Direitos das mulheres

Os debates também falaram das mulheres no campo, e de temas como violência e o papel social nas comunidades. Presença marcante em todas as edições da Romaria, a agricultora Oldi Helena Jantsch, de 72 anos, vinda da cidade de Lajeado (RS), esbanjava energia e orgulho ao falar de sua história de vida.

Segundo ela, seus antepassados vieram da Itália e da Alemanha trazendo no navio muitas sementes. Foi com a família que ela aprendeu a importância do cultivo antigo das plantas utilizadas na alimentação, sem alteração genética ou a utilização de produtos químicos.

Agroecologia é vida. Precisamos recuperar as fontes dos rios, construir cisternas e multiplicar as feiras ecológicas para poder vender nossos produtos. Oldi Helena Jantsch, frequentadora da Romaria da Terra

Exemplo de práticas ecológicas

Romaria da terra - Adriana Machado - Adriana Machado
Durante a romaria, participantes distribuíram porções de arroz agroecológico produzido no assentamento
Imagem: Adriana Machado

O Assentamento Integração Gaúcha é referência em práticas agroecológicas em território responsável pela produção do arroz, frutas e hortaliças comercializadas em feiras orgânicas e mercados da Região Metropolitana de Porto Alegre.

Mais de 60 famílias produzem alimentos sem agrotóxicos, numa área de 1.100 hectares.
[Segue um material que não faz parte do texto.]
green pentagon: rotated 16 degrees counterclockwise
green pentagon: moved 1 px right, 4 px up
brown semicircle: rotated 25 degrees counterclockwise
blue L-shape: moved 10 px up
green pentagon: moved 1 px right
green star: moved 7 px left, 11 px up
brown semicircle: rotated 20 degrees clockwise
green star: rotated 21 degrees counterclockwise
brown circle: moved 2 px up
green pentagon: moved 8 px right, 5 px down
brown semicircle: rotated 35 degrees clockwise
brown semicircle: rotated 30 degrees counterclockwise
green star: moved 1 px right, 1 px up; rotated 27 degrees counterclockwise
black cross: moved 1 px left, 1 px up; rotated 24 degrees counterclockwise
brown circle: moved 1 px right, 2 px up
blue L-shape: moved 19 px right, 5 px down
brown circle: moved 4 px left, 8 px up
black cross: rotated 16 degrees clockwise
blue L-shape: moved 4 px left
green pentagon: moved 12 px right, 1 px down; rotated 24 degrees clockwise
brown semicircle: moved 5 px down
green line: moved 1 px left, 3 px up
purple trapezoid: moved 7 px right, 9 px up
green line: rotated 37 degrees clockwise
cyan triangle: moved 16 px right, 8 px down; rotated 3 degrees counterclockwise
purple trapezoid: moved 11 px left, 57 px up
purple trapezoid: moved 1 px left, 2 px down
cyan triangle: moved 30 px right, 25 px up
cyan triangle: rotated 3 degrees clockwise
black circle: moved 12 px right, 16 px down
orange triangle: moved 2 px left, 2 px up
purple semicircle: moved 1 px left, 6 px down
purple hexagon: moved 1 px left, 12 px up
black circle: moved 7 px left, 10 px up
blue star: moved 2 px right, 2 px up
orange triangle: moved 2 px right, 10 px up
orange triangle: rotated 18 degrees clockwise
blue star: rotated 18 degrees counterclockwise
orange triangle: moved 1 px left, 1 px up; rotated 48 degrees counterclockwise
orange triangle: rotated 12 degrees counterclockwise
No começo, passaram a investir em hortas que garantissem o sustento, atualmente, a produção é organizada por meio de cooperativas ou pequenos grupos.

No assentamento, há centro comunitário, escola de educação infantil e outros espaços que de atividades para todas as faixas etárias. O local tem uma longa história de resistência, de luta, de produção. Bem como uma relação com o meio ambiente.

"O Planeta Terra não é mercadoria, é território de todos os povos, precisa ser cuidado com amor e respeito. A festa popular é feita para reavivar a memória, a fé, a esperança, o cuidado, a solidariedade com os pobres da terra, fortalecer as lutas sociais e melhoria das condições de vida do povo do campo e da cidade", disse Luiz Antônio Pazinato, da coordenação da Comissão Pastoral da Terra do RS.